The next year, he had a contract holdout and was passed over on the depth chart by Tony Tolbert. He was waived nine games into the season on November 4, 1991.

===Cincinnati Bengals===
On November 6, 1991, he was claimed off waivers by the Cincinnati Bengals and had a career-high 9 sacks (second on the team). The next year, he led the team with 5 sacks, while playing mostly in passing situations. On August 16, 1994, he was released in a salary-cap move.

===Philadelphia Eagles===
On April 7, 1995, he was signed as a free agent by the Philadelphia Eagles, reuniting him with Ray Rhodes, a former defensive assistant with the 49ers. He started 6 games and had 5 1/2 sacks (tied for fourth on the team).

===Miami Dolphins===
On April 4, 1996, he rejected an offer from the Eagles and signed instead a one-year contract with the Miami Dolphins, reuniting with Jimmy Johnson. He started 15 games at right defensive end and finished with 9 sacks (second on the team).

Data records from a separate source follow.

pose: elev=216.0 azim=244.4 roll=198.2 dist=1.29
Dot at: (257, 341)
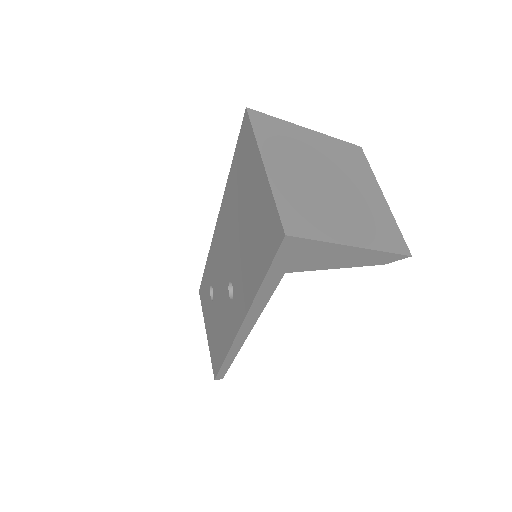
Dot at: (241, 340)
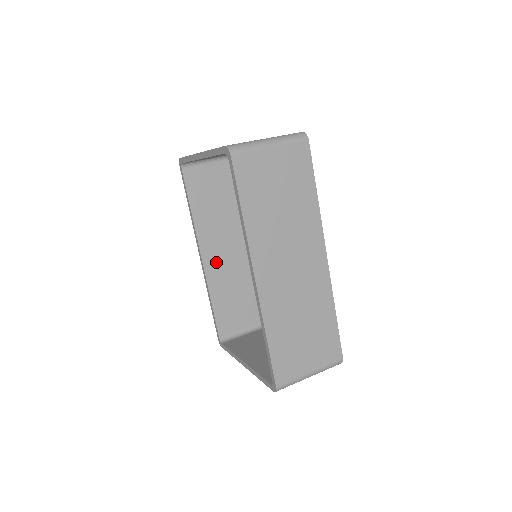
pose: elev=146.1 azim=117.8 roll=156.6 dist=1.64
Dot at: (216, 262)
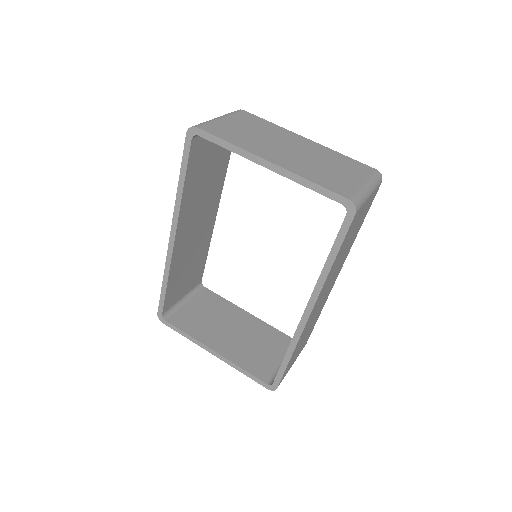
Dot at: (183, 241)
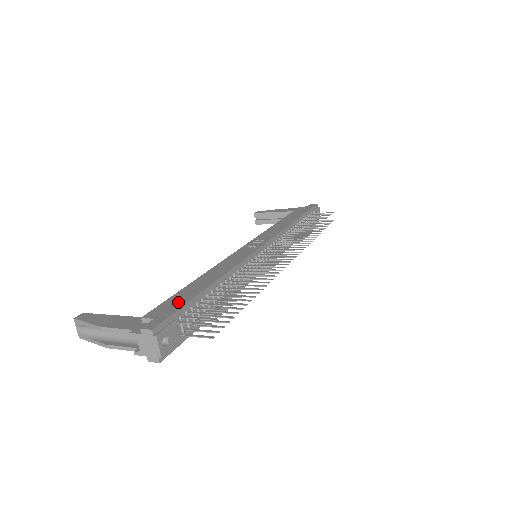
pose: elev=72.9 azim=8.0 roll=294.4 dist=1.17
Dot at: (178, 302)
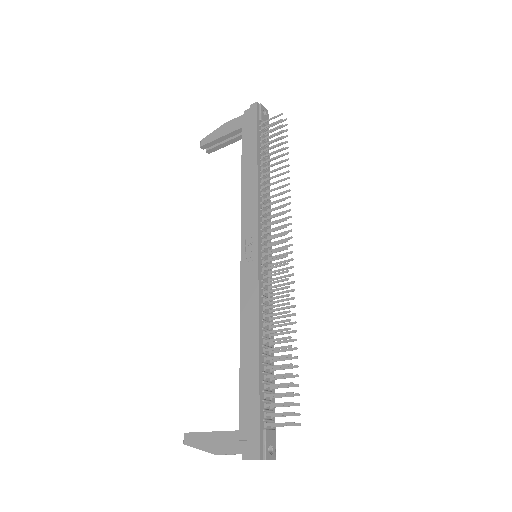
Dot at: (251, 405)
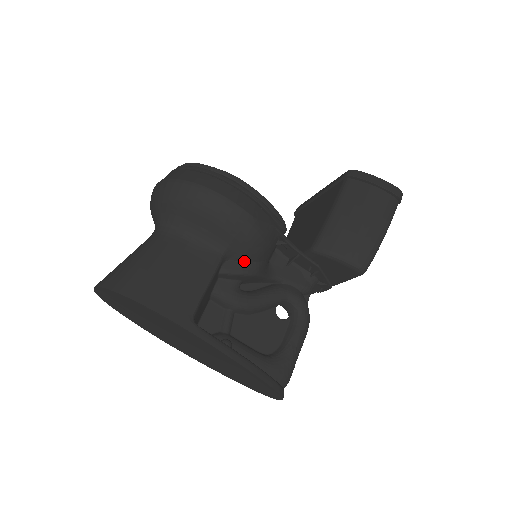
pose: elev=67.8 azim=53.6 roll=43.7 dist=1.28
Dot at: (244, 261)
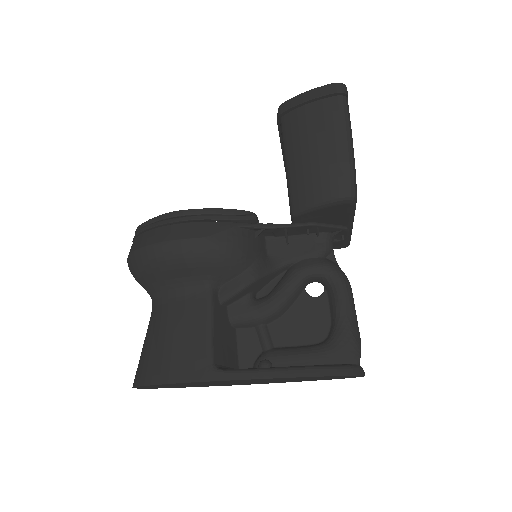
Dot at: (234, 277)
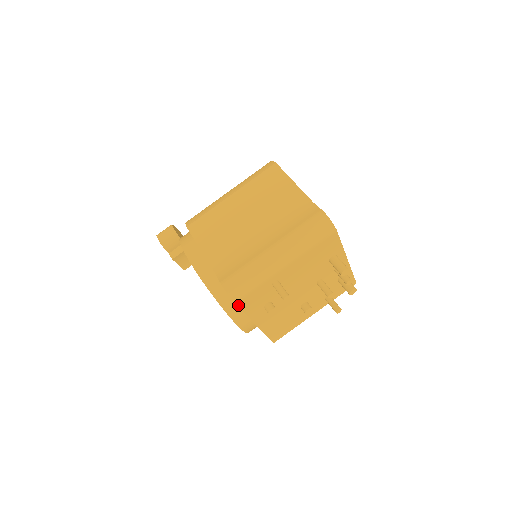
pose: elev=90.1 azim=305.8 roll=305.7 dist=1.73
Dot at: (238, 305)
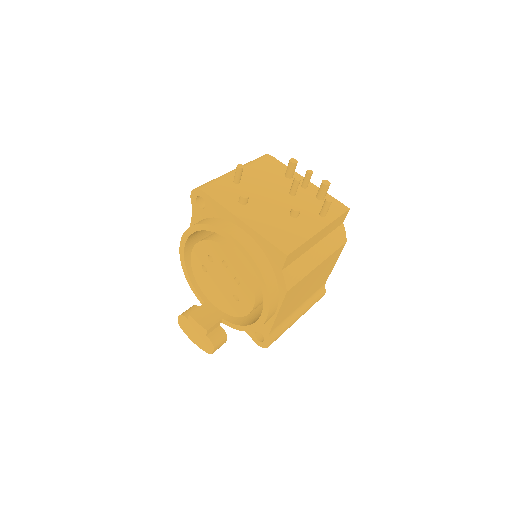
Dot at: (206, 193)
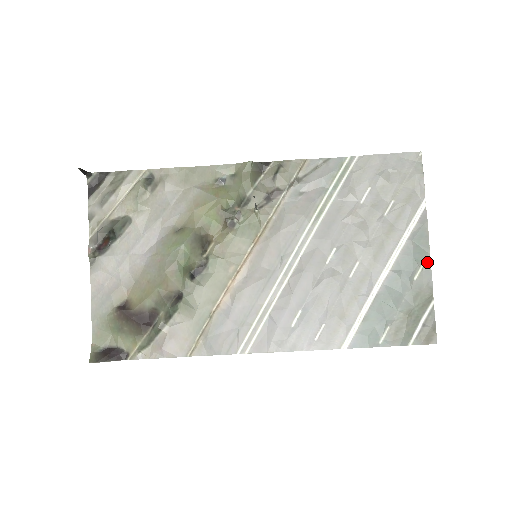
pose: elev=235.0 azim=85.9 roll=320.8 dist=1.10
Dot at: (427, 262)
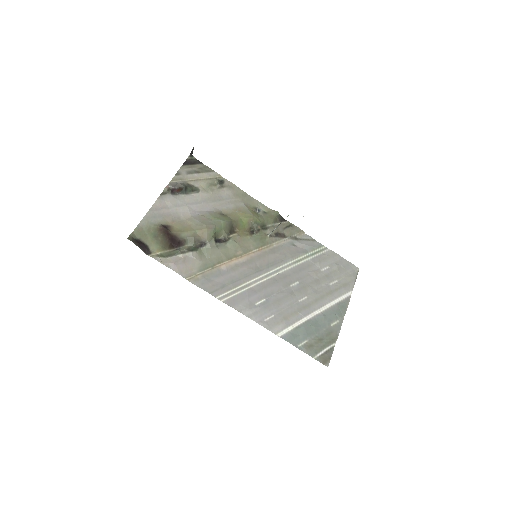
Dot at: (341, 321)
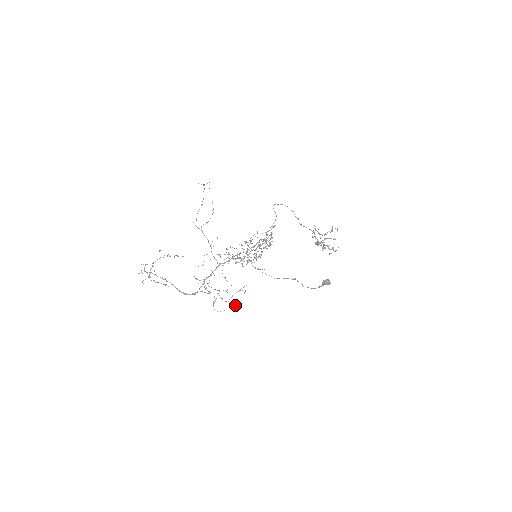
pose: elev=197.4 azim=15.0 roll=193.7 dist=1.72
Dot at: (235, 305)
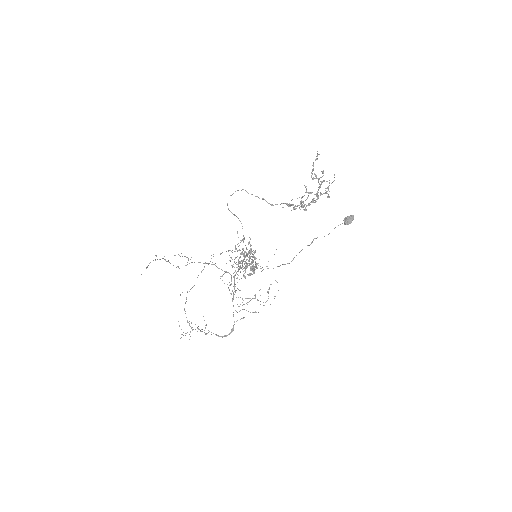
Dot at: (278, 290)
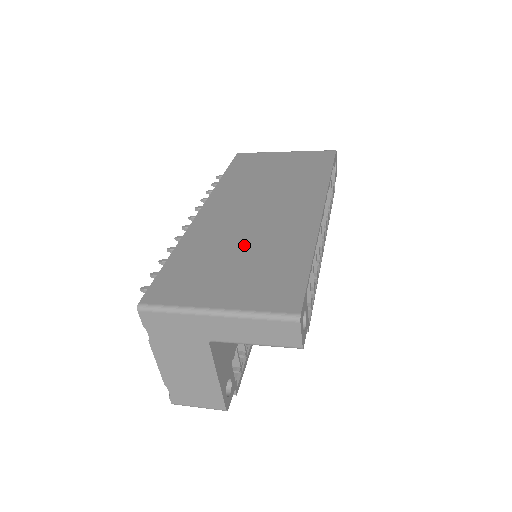
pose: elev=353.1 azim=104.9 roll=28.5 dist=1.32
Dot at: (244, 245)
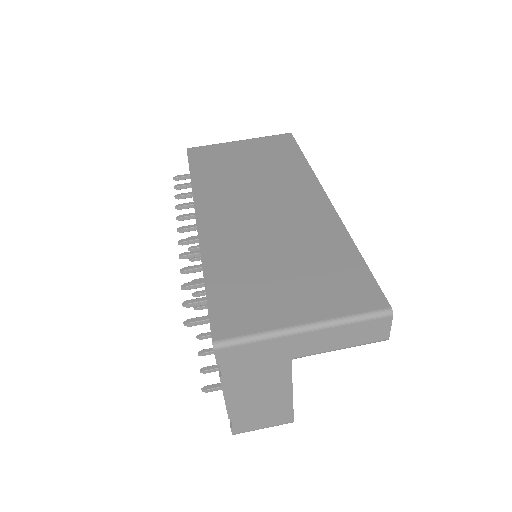
Dot at: (278, 249)
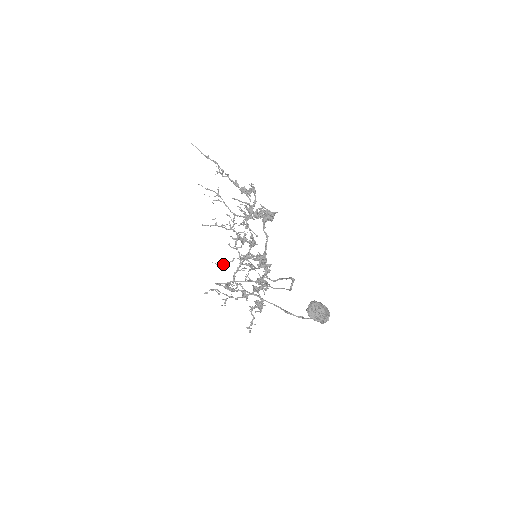
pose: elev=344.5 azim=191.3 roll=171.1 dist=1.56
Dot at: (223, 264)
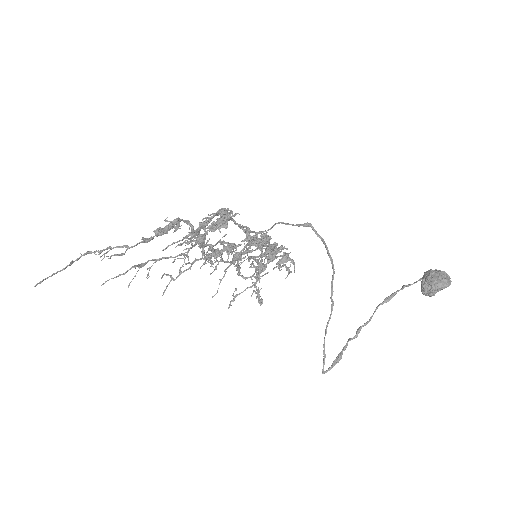
Dot at: occluded
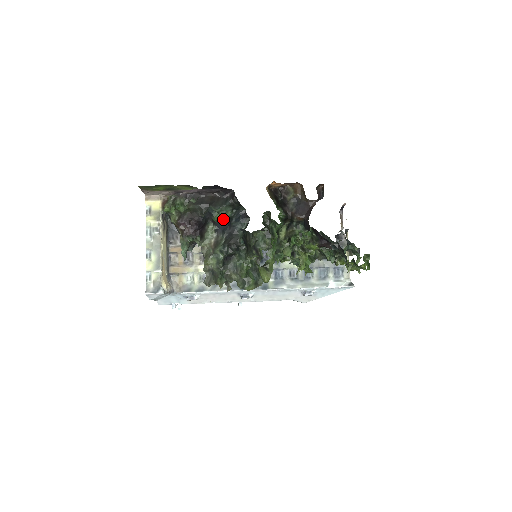
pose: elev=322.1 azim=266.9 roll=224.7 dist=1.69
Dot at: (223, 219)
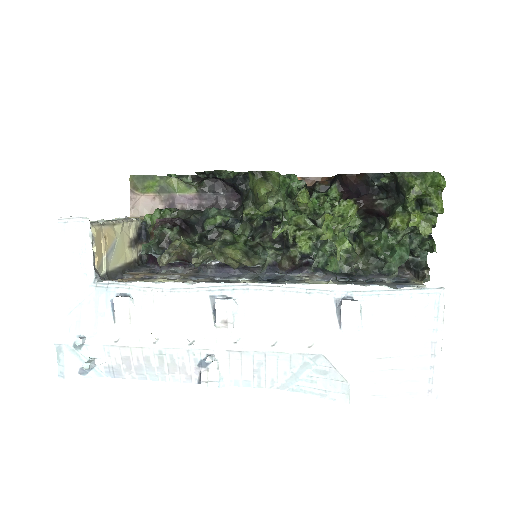
Dot at: occluded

The next year, he was re-signed, but after not missing any games during his career, he was lost for the season with a right knee injury he suffered in the season opener. In 1998, his play suffered because of injuries, managing 2 tackles and no sacks. He was released in February 1999.

===NFL statistics===

| Year | Team | Games | Combined tackles | Tackles | Assisted tackles | Sacks | Forced fumbles | Fumble recoveries | Fumble return yards | Interceptions | Interception return yards | Yards per interception return | Longest interception return | Interceptions returned for touchdown | Passes defended |
|---|---|---|---|---|---|---|---|---|---|---|---|---|---|---|---|
| 1988 | SF | 16 | 0 | 0 | 0 | 6.0 | 0 | 0 | 0 | 0 | 0 | 0 | 0 | 0 | 0 |
| 1989 | SF | 16 | 0 | 0 | 0 | 4.5 | 0 | 0 | 0 | 0 | 0 | 0 | 0 | 0 | 0 |
| 1990 | DAL | 16 | 0 | 0 | 0 | 7.5 | 0 | 0 | 0 | 0 | 0 | 0 | 0 | 0 | 0 |
| 1991 | DAL | 9 | 0 | 0 | 0 | 1.0 | 0 | 1 | 0 | 0 | 0 | 0 | 0 | 0 | 0 |
| 1991 | CIN | 7 | 0 | 0 | 0 | 3.0 | 0 | 0 | 0 | 0 | 0 | 0 | 0 | 0 | 0 |
| 1992 | CIN | 16 | 0 | 0 | 0 | 9.0 | 0 | 1 | 0 | 0 | 0 | 0 | 0 | 0 | 0 |
| 1993 | CIN | 16 | 24 | 20 | 4 | 5.0 | 0 | 1 | 0 | 0 | 0 | 0 | 0 | 0 | 0 |
| 1995 | PHI | 16 | 21 | 19 | 2 | 5.5 | 1 | 1 | 0 | 0 | 0 | 0 | 0 | 0 | 4 |
| 1996 | MIA | 16 | 33 | 30 | 3 | 9.0 | 2 | 0 | 0 | 0 | 0 | 0 | 0 | 0 | 0 |
| 1997 | MIA | 1 | 3 | 3 | 0 | 1.0 | 0 | 0 | 0 | 0 | 0 | 0 | 0 | 0 | 0 |
| 1998 | MIA | 5 | 4 | 2 | 2 | 0.0 | 0 | 0 | 0 | 0 | 0 | 0 | 0 | 0 | 1 |
| Career |  | 134 | 85 | 74 | 11 | 51.5 | 3 | 4 | 0 | 0 | 0 | 0 | 0 | 0 | 5 |

==Personal life==
The Stubbs Sandwich is a food item named in his honor, that is sold in a restaurant chain in Coppell, Texas and heavily endorsed by John Madden. On February 3, 2012, because of injuries sustained while playing, Stubbs entered into a lawsuit in the US District Court for the Eastern District of Pennsylvania against the National Football League (NFL).